What needs to be done:
Output only the lines below from the one holding "index pip: (111, 103)" down to the one holding "ring pip: (206, 182)", both end lines included and every picture dropped.

Data extracted from a collection
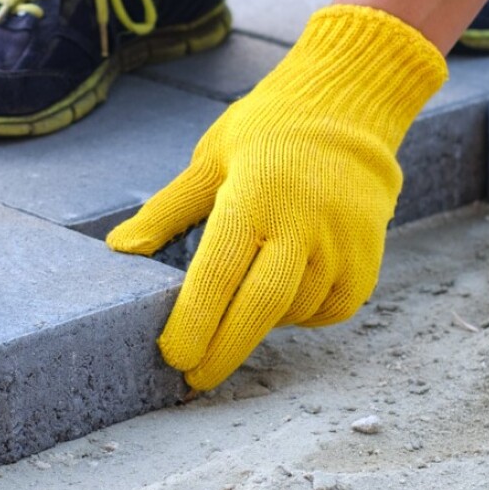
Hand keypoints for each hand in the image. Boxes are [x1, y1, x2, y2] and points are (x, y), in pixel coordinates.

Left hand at [107, 5, 446, 390]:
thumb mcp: (210, 159)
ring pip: (293, 311)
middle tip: (194, 378)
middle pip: (261, 306)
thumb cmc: (266, 134)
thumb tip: (121, 249)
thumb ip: (168, 210)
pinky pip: (327, 309)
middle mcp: (304, 222)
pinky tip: (286, 292)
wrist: (349, 111)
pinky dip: (300, 314)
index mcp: (257, 194)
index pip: (220, 270)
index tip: (173, 356)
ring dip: (260, 323)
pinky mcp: (367, 262)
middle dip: (224, 349)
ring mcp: (342, 244)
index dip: (195, 320)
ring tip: (242, 302)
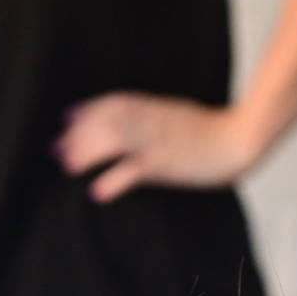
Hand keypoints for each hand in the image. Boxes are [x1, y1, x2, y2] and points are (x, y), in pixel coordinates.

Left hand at [55, 93, 255, 201]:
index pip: (111, 103)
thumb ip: (144, 112)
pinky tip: (98, 192)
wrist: (239, 138)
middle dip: (79, 134)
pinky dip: (114, 180)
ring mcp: (158, 140)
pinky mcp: (167, 163)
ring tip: (69, 166)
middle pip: (106, 121)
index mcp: (152, 105)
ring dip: (89, 152)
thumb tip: (118, 118)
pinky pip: (135, 170)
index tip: (64, 120)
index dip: (86, 111)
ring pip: (115, 140)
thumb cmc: (205, 129)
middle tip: (57, 151)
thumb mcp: (172, 112)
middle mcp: (151, 119)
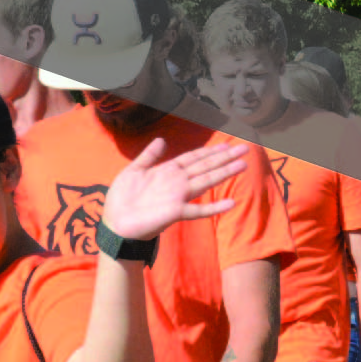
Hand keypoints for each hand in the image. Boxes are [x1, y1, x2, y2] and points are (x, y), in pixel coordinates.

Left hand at [102, 139, 249, 240]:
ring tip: (242, 165)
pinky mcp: (175, 213)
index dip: (209, 151)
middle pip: (205, 166)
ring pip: (206, 182)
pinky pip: (198, 210)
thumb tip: (161, 139)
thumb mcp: (133, 171)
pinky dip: (214, 207)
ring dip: (224, 173)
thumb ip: (149, 156)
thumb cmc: (122, 198)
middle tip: (245, 148)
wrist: (115, 222)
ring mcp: (178, 197)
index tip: (226, 144)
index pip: (193, 158)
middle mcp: (177, 182)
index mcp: (167, 171)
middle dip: (224, 158)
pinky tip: (230, 203)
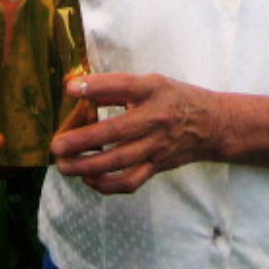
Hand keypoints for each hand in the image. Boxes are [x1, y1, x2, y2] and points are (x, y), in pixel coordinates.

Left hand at [51, 73, 219, 194]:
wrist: (212, 124)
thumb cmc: (175, 99)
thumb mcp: (152, 83)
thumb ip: (116, 88)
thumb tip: (77, 89)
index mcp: (155, 91)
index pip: (124, 86)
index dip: (97, 86)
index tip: (70, 88)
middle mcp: (157, 118)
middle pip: (117, 131)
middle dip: (82, 140)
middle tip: (57, 145)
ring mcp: (157, 145)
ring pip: (119, 161)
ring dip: (87, 166)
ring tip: (64, 165)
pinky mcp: (157, 165)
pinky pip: (129, 182)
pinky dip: (105, 184)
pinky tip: (89, 178)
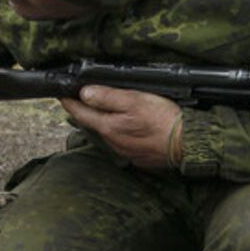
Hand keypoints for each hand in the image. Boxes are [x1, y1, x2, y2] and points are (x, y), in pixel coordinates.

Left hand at [60, 86, 181, 170]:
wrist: (187, 144)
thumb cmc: (163, 119)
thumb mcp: (134, 100)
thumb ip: (107, 97)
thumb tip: (84, 93)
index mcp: (109, 127)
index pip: (81, 113)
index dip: (70, 102)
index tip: (62, 94)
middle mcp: (113, 142)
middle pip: (93, 125)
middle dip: (85, 113)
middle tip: (77, 101)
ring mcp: (125, 152)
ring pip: (107, 135)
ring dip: (103, 123)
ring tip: (101, 112)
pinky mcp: (138, 157)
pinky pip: (122, 144)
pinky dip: (120, 134)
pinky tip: (127, 128)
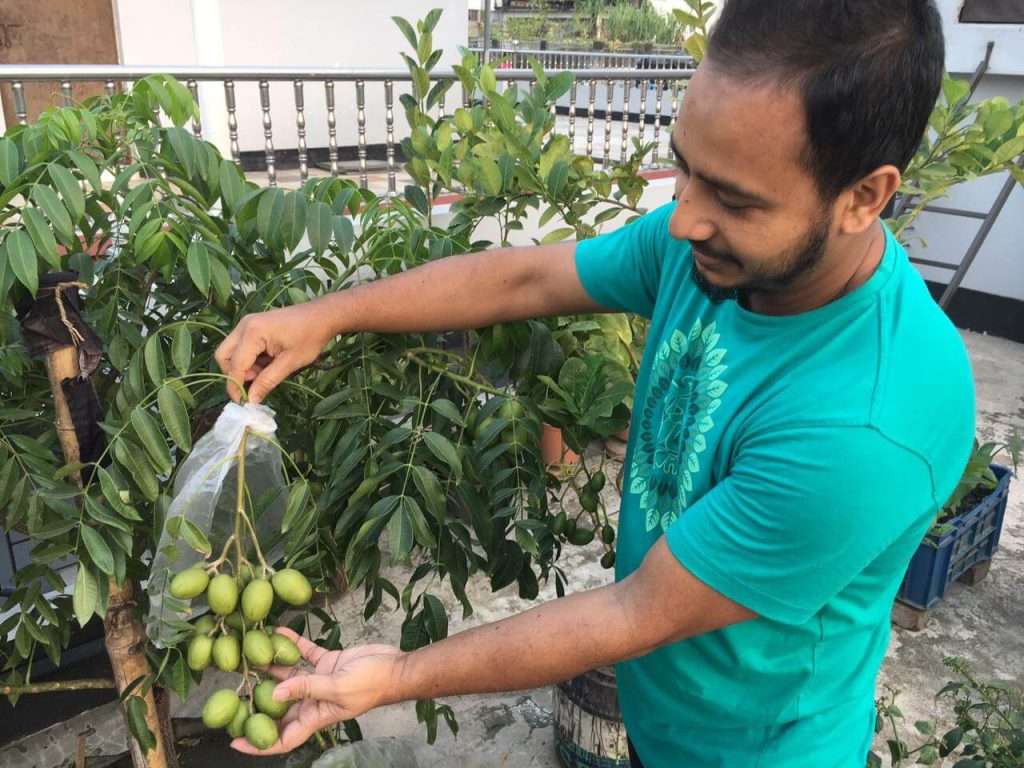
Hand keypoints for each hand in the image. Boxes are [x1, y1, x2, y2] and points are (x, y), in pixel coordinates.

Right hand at [215, 302, 335, 403]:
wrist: (322, 315)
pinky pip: (242, 346)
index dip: (236, 386)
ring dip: (244, 367)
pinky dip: (250, 359)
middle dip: (235, 374)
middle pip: (224, 356)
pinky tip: (269, 363)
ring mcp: (247, 324)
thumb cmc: (310, 337)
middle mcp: (244, 325)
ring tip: (267, 372)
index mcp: (252, 332)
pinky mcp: (252, 326)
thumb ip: (267, 381)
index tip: (243, 402)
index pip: (235, 365)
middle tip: (255, 383)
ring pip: (231, 352)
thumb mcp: (290, 363)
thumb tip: (251, 399)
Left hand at [231, 628, 403, 755]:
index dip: (259, 744)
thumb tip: (274, 695)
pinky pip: (305, 653)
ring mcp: (320, 680)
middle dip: (257, 702)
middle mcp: (314, 701)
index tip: (234, 742)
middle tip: (232, 691)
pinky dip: (292, 643)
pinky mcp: (328, 661)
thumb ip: (306, 688)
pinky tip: (278, 630)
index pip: (283, 739)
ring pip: (289, 676)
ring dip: (271, 666)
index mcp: (316, 716)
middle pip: (280, 708)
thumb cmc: (371, 684)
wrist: (395, 666)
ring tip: (249, 654)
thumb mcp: (337, 689)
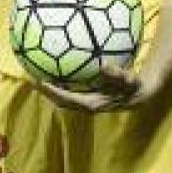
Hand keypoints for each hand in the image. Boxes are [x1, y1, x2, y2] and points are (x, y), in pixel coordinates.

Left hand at [34, 63, 153, 113]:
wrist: (140, 96)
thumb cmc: (134, 87)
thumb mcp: (130, 80)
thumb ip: (117, 75)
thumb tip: (104, 67)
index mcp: (92, 103)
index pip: (67, 99)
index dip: (53, 92)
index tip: (40, 82)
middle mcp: (87, 105)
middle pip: (61, 101)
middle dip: (46, 92)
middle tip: (32, 79)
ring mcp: (87, 103)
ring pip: (64, 99)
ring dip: (51, 90)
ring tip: (38, 76)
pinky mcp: (89, 98)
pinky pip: (71, 92)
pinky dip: (61, 85)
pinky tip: (57, 70)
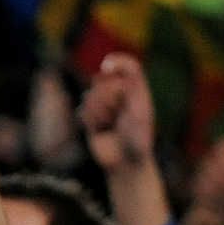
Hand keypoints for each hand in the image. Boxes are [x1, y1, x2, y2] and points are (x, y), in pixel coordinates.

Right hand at [78, 53, 155, 172]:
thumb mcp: (139, 110)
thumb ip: (129, 86)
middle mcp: (120, 95)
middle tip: (116, 114)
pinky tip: (99, 130)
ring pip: (91, 95)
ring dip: (98, 111)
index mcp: (137, 91)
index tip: (106, 67)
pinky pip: (83, 109)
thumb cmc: (138, 138)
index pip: (128, 65)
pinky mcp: (91, 117)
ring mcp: (104, 105)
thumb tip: (106, 69)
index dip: (116, 61)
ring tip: (109, 124)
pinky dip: (90, 119)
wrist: (125, 163)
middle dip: (106, 96)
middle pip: (104, 80)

Exercise solution:
index pip: (111, 103)
thumb ip: (144, 112)
pinky tip: (98, 192)
wrist: (239, 138)
middle dip: (79, 134)
pinky dip: (114, 180)
ring mcp: (158, 140)
pinky mcp: (167, 163)
ring tip: (69, 166)
middle pip: (106, 121)
index mcp: (152, 105)
ring dip: (89, 152)
thumb tip: (118, 118)
pinky pip: (135, 170)
index tip: (64, 120)
index dip: (86, 111)
ring pip: (115, 140)
thumb cmc: (205, 129)
middle tip: (57, 151)
thumb mcp: (172, 112)
middle mcp: (151, 119)
Hand keypoints for each hand in the image. Boxes are [x1, y1, x2, y2] and points are (x, y), in pixel coordinates.

Left hand at [102, 139, 249, 240]:
ring tip: (242, 165)
pinky mcp: (175, 213)
index dip: (209, 151)
middle pip: (205, 166)
ring pip: (206, 182)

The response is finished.